Geurts Pierre, Touleimat Nizar, Dutreix Marie, d'Alché-Buc Florence
IBISC FRE CNRS 2873 & Epigenomics project, GENOPOLE, Evry, France.
BMC Bioinformatics. 2007 May 3;8 Suppl 2(Suppl 2):S4. doi: 10.1186/1471-2105-8-S2-S4.
Elucidating biological networks between proteins appears nowadays as one of the most important challenges in systems biology. Computational approaches to this problem are important to complement high-throughput technologies and to help biologists in designing new experiments. In this work, we focus on the completion of a biological network from various sources of experimental data.

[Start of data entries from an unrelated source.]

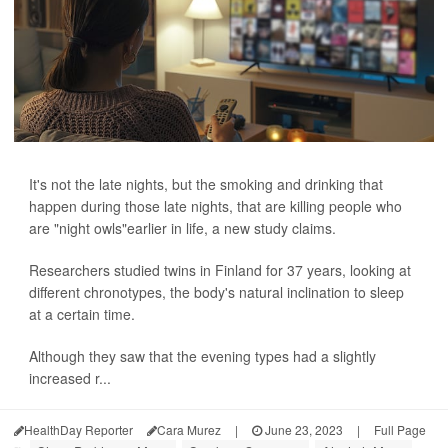
It's not the late nights, but the smoking and drinking that
happen during those late nights, that are killing people who
are "night owls"earlier in life, a new study claims.
Researchers studied twins in Finland for 37 years, looking at
different chronotypes, the body's natural inclination to sleep
at a certain time.
Although they saw that the evening types had a slightly
increased r...
HealthDay Reporter
Cara Murez
|
June 23, 2023
|
Full Page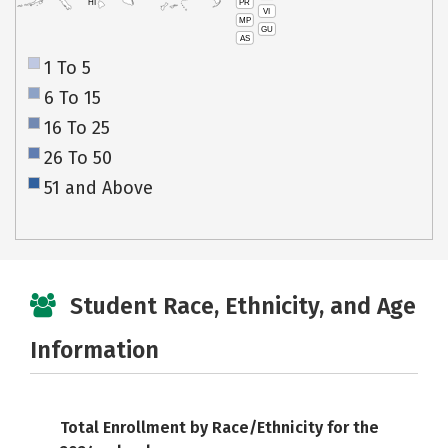
PR
HI
VI
MP
GU
AS
1 To 5
6 To 15
16 To 25
26 To 50
51 and Above
Student Race, Ethnicity, and Age
Information
Total Enrollment by Race/Ethnicity for the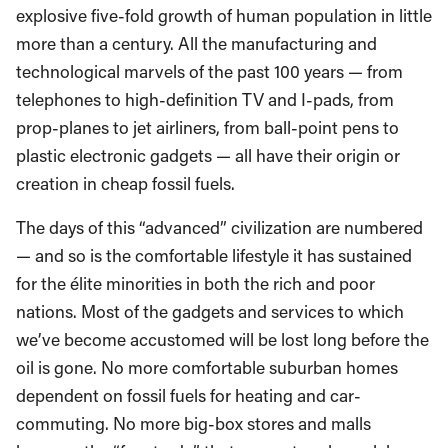
explosive five-fold growth of human population in little
more than a century. All the manufacturing and
technological marvels of the past 100 years — from
telephones to high-definition TV and I-pads, from
prop-planes to jet airliners, from ball-point pens to
plastic electronic gadgets — all have their origin or
creation in cheap fossil fuels.
The days of this “advanced” civilization are numbered
— and so is the comfortable lifestyle it has sustained
for the élite minorities in both the rich and poor
nations. Most of the gadgets and services to which
we’ve become accustomed will be lost long before the
oil is gone. No more comfortable suburban homes
dependent on fossil fuels for heating and car-
commuting. No more big-box stores and malls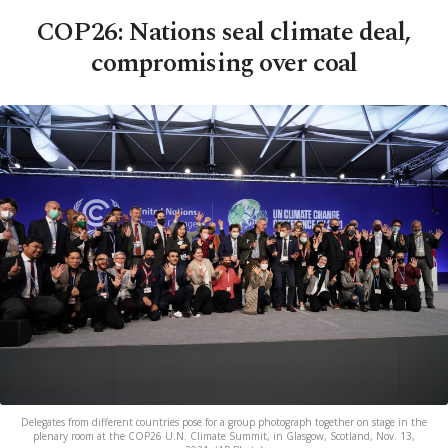
COP26: Nations seal climate deal,
compromising over coal
Delegates from different countries pose for a group photograph together on stage in the
plenary room at the COP26 U.N. Climate Summit, in Glasgow, Scotland, Nov. 13,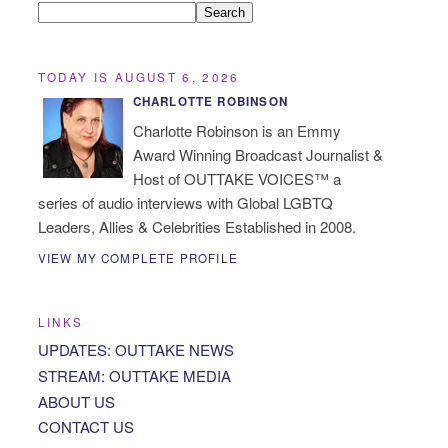
TODAY IS AUGUST 6, 2026
CHARLOTTE ROBINSON
Charlotte Robinson is an Emmy
Award Winning Broadcast Journalist &
Host of OUTTAKE VOICES™ a
series of audio interviews with Global LGBTQ
Leaders, Allies & Celebrities Established in 2008.
VIEW MY COMPLETE PROFILE
LINKS
UPDATES: OUTTAKE NEWS
STREAM: OUTTAKE MEDIA
ABOUT US
CONTACT US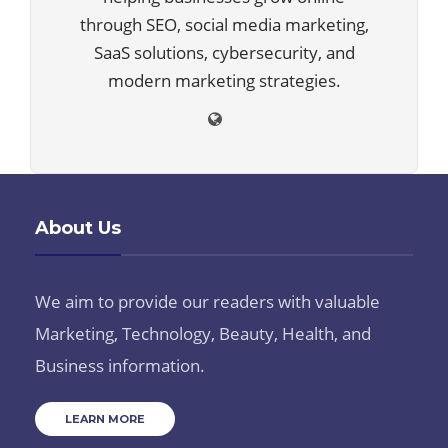
through SEO, social media marketing,
SaaS solutions, cybersecurity, and
modern marketing strategies.
About Us
We aim to provide our readers with valuable
Marketing, Technology, Beauty, Health, and
Business information.
LEARN MORE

We propose a new machine learning approach for the supervised inference of biological networks, which is based on a kernelization of the output space of regression trees. It inherits several features of tree-based algorithms such as interpretability, robustness to irrelevant variables, and input scalability. We applied this method to the inference of two kinds of networks in the yeast S. cerevisiae: a protein-protein interaction network and an enzyme network. In both cases, we obtained results competitive with existing approaches. We also show that our method provides relevant insights on input data regarding their potential relationship with the existence of interactions. Furthermore, we confirm the biological validity of our predictions in the context of an analysis of gene expression data.
Output kernel tree based methods provide an efficient tool for the inference of biological networks from experimental data. Their simplicity and interpretability should make them of great value for biologists.
如今,阐明蛋白质之间的生物网络似乎是系统生物学中最重要的挑战之一。针对这个问题的计算方法对于补充高通量技术以及帮助生物学家设计新实验而言至关重要。在这项工作中,我们专注于从各种实验数据源完成生物网络。
我们提出了一种用于生物网络监督推理的新机器学习方法,该方法基于回归树输出空间的核化。它继承了基于树的算法的几个特征,如可解释性、对无关变量的鲁棒性和输入可扩展性。我们将此方法应用于酿酒酵母中两种网络的推理:蛋白质 - 蛋白质相互作用网络和酶网络。在这两种情况下,我们都获得了与现有方法相竞争的结果。我们还表明,我们的方法在输入数据与其相互作用存在的潜在关系方面提供了相关见解。此外,在基因表达数据分析的背景下,我们证实了我们预测的生物学有效性。
基于输出核树的方法为从实验数据推理生物网络提供了一种有效工具。它们的简单性和可解释性应该使其对生物学家具有很大价值。